Список задач:
**a)** Кем был Самуэль Рахлин, согласно отрывку об изучении русского языка?
**b)** Перепишите дословно участок записей от их начала до строки, содержащей «state / province: New South Wales», включая обе границы.

Фрагмент текста:
Ситуация изменилась, когда я поступил в университет. Изучать русский язык я решил по нескольким причинам. Например, меня очаровали телерепортажи Самуэля Рахлина, первого московского корреспондента “Датского радио”. Он общался с обычными русскими людьми, писателями и интеллигенцией, освещая сторону жизни СССР, далекую от военных парадов на Красной площади. Неизгладимое впечатление на меня произвели фотографии Москвы, создававшие особое настроение. “Я бы хотел так работать”, – не раз возникала у меня мысль.

В гимназии мне удалось почувствовать вкус экзотического для меня русского языка, интерес к которому возник благодаря учителю, вкладывавшему душу в свой предмет. Но моему поколению внушали, что большинство из нас никогда не найдут работу в современном индустриальном обществе, где постоянно будет расти безработица, особенно среди людей с высшим образованием, поэтому имело смысл выбрать предмет, которым владеют немногие. Я выбрал именно русский язык не из интереса к политике – я не был ни сторонником, ни противником Советского Союза и социализма. Меня привлекали именно язык и культура. Порой я ощущал, что углубленное изучение этого далекого, совершенно иного мира поможет мне понять самого себя и тайный смысл сущего. Здесь был некий элемент романтики.

Я настолько изголодался по знаниям, что в первый год в университете целиком погрузился в учебу. Передо мной будто открылся совершенно новый, непознанный мир, “государство знаний”. Я уже не играл каждый день в футбол и распрощался с детством. Большую часть учебного времени я изучал русскую грамматику и фонетику и рылся в тяжелых, как кирпич, словарях в поисках множества незнакомых слов, время от времени принимаясь за настоящие книги. Особенно на меня повлияли два произведения, хотя и не сразу. Они помогли мне понять советское общество и культуру, когда я познакомился с прибывшими из-за железного занавеса как переводчик Датской организации помощи беженцам.

Исходные записи:

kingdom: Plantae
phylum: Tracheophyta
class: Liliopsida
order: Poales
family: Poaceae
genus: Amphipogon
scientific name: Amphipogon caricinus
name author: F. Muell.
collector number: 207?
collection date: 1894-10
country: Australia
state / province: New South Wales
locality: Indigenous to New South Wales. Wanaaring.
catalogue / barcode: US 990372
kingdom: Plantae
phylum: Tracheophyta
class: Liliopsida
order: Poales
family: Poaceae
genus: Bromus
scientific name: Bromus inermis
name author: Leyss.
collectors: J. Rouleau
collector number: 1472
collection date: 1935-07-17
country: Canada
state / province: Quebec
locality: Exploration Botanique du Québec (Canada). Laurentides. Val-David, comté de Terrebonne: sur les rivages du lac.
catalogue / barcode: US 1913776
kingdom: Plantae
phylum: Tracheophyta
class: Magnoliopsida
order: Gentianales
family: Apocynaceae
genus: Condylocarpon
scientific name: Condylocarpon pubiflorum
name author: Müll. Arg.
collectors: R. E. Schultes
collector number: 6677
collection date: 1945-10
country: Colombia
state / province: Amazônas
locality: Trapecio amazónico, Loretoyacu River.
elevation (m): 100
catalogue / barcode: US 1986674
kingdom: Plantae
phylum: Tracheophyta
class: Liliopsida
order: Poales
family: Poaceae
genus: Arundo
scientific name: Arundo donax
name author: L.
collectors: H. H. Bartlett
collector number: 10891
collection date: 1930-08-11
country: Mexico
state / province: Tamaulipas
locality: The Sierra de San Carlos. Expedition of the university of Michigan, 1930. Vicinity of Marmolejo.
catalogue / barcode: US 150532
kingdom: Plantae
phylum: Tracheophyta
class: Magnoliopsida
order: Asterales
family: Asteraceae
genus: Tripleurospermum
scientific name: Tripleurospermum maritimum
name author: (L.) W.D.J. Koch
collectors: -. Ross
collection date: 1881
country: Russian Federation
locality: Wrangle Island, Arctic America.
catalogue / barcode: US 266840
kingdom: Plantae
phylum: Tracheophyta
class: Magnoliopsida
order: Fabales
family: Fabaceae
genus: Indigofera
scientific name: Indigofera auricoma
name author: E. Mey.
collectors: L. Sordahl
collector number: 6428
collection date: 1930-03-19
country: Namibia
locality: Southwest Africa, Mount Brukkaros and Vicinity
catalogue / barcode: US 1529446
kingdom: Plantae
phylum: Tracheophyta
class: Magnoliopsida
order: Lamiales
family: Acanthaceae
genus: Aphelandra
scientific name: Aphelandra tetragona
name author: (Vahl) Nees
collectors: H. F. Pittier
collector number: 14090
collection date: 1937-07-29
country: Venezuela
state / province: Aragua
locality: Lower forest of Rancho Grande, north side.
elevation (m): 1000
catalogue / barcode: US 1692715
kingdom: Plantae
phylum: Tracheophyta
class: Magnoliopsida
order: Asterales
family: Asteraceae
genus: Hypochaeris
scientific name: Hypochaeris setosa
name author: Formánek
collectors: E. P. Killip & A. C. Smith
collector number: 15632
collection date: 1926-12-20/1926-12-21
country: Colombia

Список решений:
**a)** Первым московским корреспондентом «Датского радио».

**b)**
kingdom: Plantae
phylum: Tracheophyta
class: Liliopsida
order: Poales
family: Poaceae
genus: Amphipogon
scientific name: Amphipogon caricinus
name author: F. Muell.
collector number: 207?
collection date: 1894-10
country: Australia
state / province: New South Wales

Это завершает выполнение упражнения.